Iterative Reinforcement Cross-Domain Text Classification

  • Authors:
  • Di Zhang;Gui-Rong Xue;Yong Yu

  • Affiliations:
  • Department of Computer Science and Engineering, Shanghai Jiao Tong University, Shanghai, China 200240;Department of Computer Science and Engineering, Shanghai Jiao Tong University, Shanghai, China 200240;Department of Computer Science and Engineering, Shanghai Jiao Tong University, Shanghai, China 200240

  • Venue:
  • ADMA '08 Proceedings of the 4th international conference on Advanced Data Mining and Applications
  • Year:
  • 2008

Quantified Score

Hi-index 0.01

Visualization

Abstract

Traditional text classification techniques are based on a basic assumption that the underlying distributions of training and test data should be identical. However, in many real world applications, this assumption is not often satisfied. Labeled training data are expensive, but there may be some labeled data available in a different but related domain from test data.
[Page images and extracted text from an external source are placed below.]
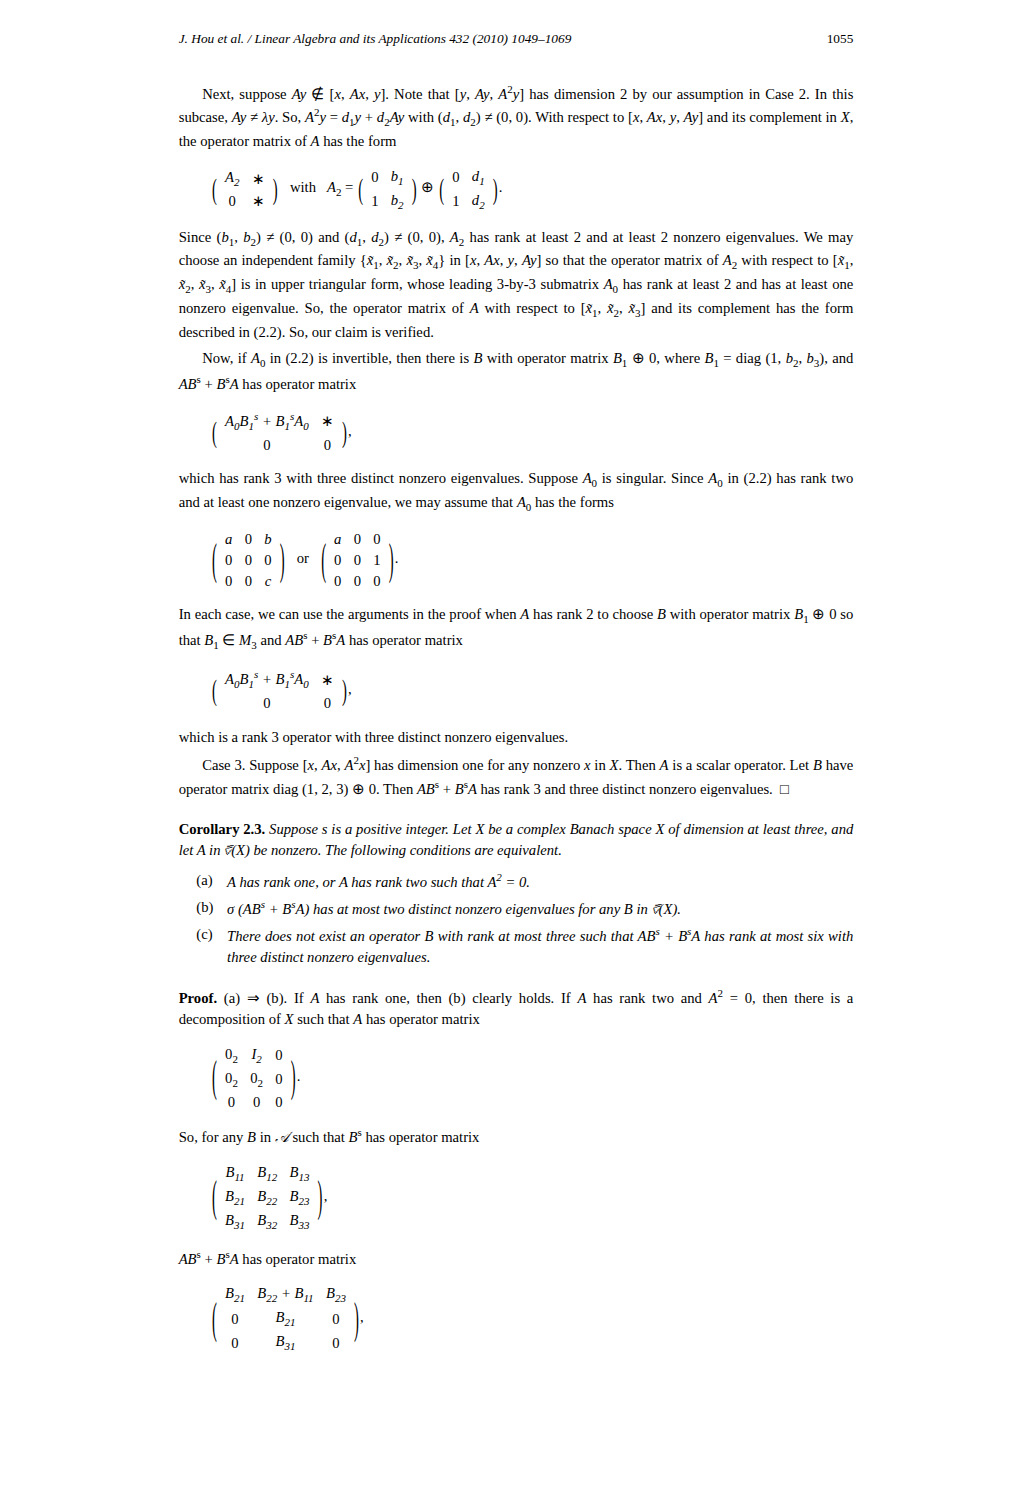J. Hou et al. / Linear Algebra and its Applications 432 (2010) 1049–1069 1055
Next, suppose Ay ∉ [x, Ax, y]. Note that [y, Ay, A 2 y] has dimension 2 by our assumption in Case 2. In this subcase, Ay ≠ λy. So, A 2 y = d 1 y + d 2 Ay with (d 1, d 2) ≠ (0, 0). With respect to [x, Ax, y, Ay] and its complement in X, the operator matrix of A has the form
(
| A 2 | ∗ |
| 0 | ∗ |
) with A 2 = (
| 0 | b 1 |
| 1 | b 2 |
) ⊕ (
| 0 | d 1 |
| 1 | d 2 |
) .
Since (b 1, b 2) ≠ (0, 0) and (d 1, d 2) ≠ (0, 0), A 2 has rank at least 2 and at least 2 nonzero eigenvalues. We may choose an independent family {x̃1, x̃2, x̃3, x̃4} in [x, Ax, y, Ay] so that the operator matrix of A 2 with respect to [x̃1, x̃2, x̃3, x̃4] is in upper triangular form, whose leading 3-by-3 submatrix A 0 has rank at least 2 and has at least one nonzero eigenvalue. So, the operator matrix of A with respect to [x̃1, x̃2, x̃3] and its complement has the form described in (2.2). So, our claim is verified.
Now, if A 0 in (2.2) is invertible, then there is B with operator matrix B 1 ⊕ 0, where B 1 = diag (1, b 2, b 3), and AB s + BsA has operator matrix
(
| A 0 B 1 s + B 1 s A 0 | ∗ |
| 0 | 0 |
) ,
which has rank 3 with three distinct nonzero eigenvalues. Suppose A 0 is singular. Since A 0 in (2.2) has rank two and at least one nonzero eigenvalue, we may assume that A 0 has the forms
(
| a | 0 | b |
| 0 | 0 | 0 |
| 0 | 0 | c |
) or (
| a | 0 | 0 |
| 0 | 0 | 1 |
| 0 | 0 | 0 |
) .
In each case, we can use the arguments in the proof when A has rank 2 to choose B with operator matrix B 1 ⊕ 0 so that B 1 ∈ M 3 and AB s + BsA has operator matrix
(
| A 0 B 1 s + B 1 s A 0 | ∗ |
| 0 | 0 |
) ,
which is a rank 3 operator with three distinct nonzero eigenvalues.
Case 3. Suppose [x, Ax, A 2 x] has dimension one for any nonzero x in X. Then A is a scalar operator. Let B have operator matrix diag (1, 2, 3) ⊕ 0. Then AB s + BsA has rank 3 and three distinct nonzero eigenvalues. □
Corollary 2.3. Suppose s is a positive integer. Let X be a complex Banach space X of dimension at least three, and let A in 𝋑(X) be nonzero. The following conditions are equivalent.
A has rank one, or A has rank two such that A 2 = 0.
σ (AB s + BsA) has at most two distinct nonzero eigenvalues for any B in 𝋑(X).
There does not exist an operator B with rank at most three such that AB s + BsA has rank at most six with three distinct nonzero eigenvalues.
Proof. (a) ⇒ (b). If A has rank one, then (b) clearly holds. If A has rank two and A 2 = 0, then there is a decomposition of X such that A has operator matrix
(
| 0 2 | I 2 | 0 |
| 0 2 | 0 2 | 0 |
| 0 | 0 | 0 |
) .
So, for any B in 𝒜 such that Bs has operator matrix
(
| B 11 | B 12 | B 13 |
| B 21 | B 22 | B 23 |
| B 31 | B 32 | B 33 |
) ,
AB s + BsA has operator matrix
(
| B 21 | B 22 + B 11 | B 23 |
| 0 | B 21 | 0 |
| 0 | B 31 | 0 |
) ,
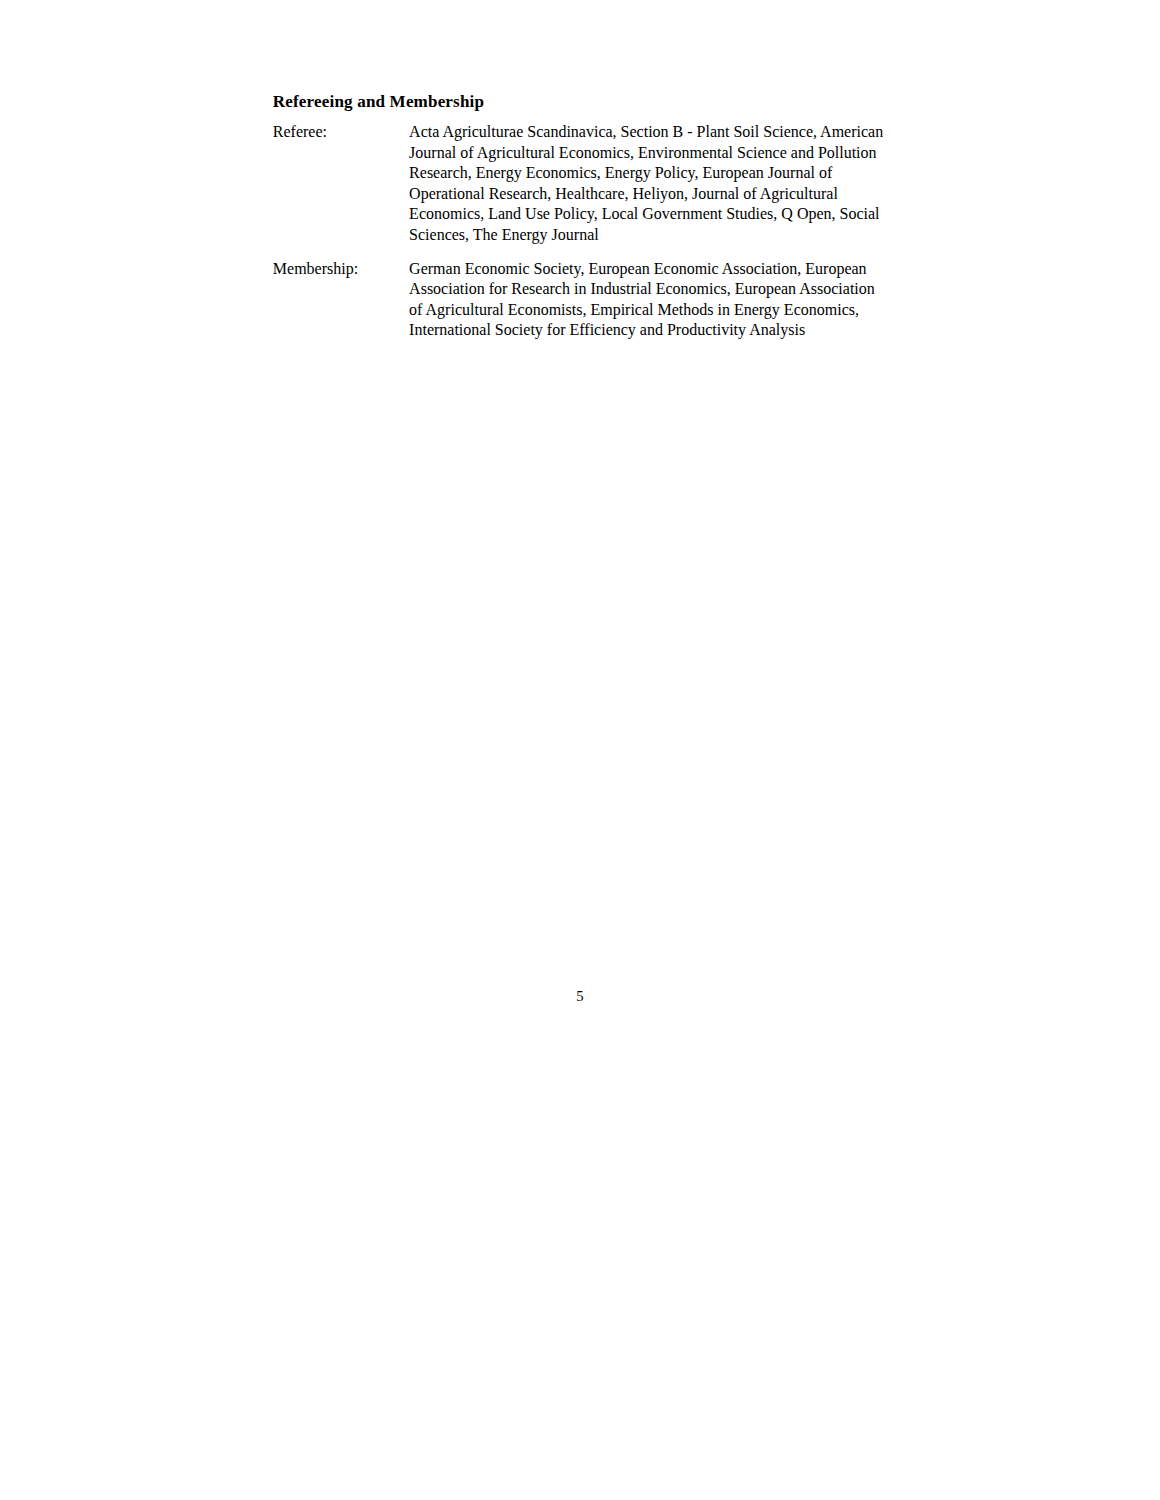Refereeing and Membership
| Referee: | Acta Agriculturae Scandinavica, Section B - Plant Soil Science, American Journal of Agricultural Economics, Environmental Science and Pollution Research, Energy Economics, Energy Policy, European Journal of Operational Research, Healthcare, Heliyon, Journal of Agricultural Economics, Land Use Policy, Local Government Studies, Q Open, Social Sciences, The Energy Journal |
| Membership: | German Economic Society, European Economic Association, European Association for Research in Industrial Economics, European Association of Agricultural Economists, Empirical Methods in Energy Economics, International Society for Efficiency and Productivity Analysis |
5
Therefore, how to make use of labeled data from a different domain to supervise the classification becomes a crucial task. In this paper, we propose a novel algorithm for cross-domain text classification using reinforcement learning. In our algorithm, the training process is iteratively reinforced by making use of the relations between documents and words. Empirically, our method is an effective and scalable approach for text categorization when the training and test data are from different but related domains. The experimental results show that our algorithm can achieve better performance than several state-of-art classifiers.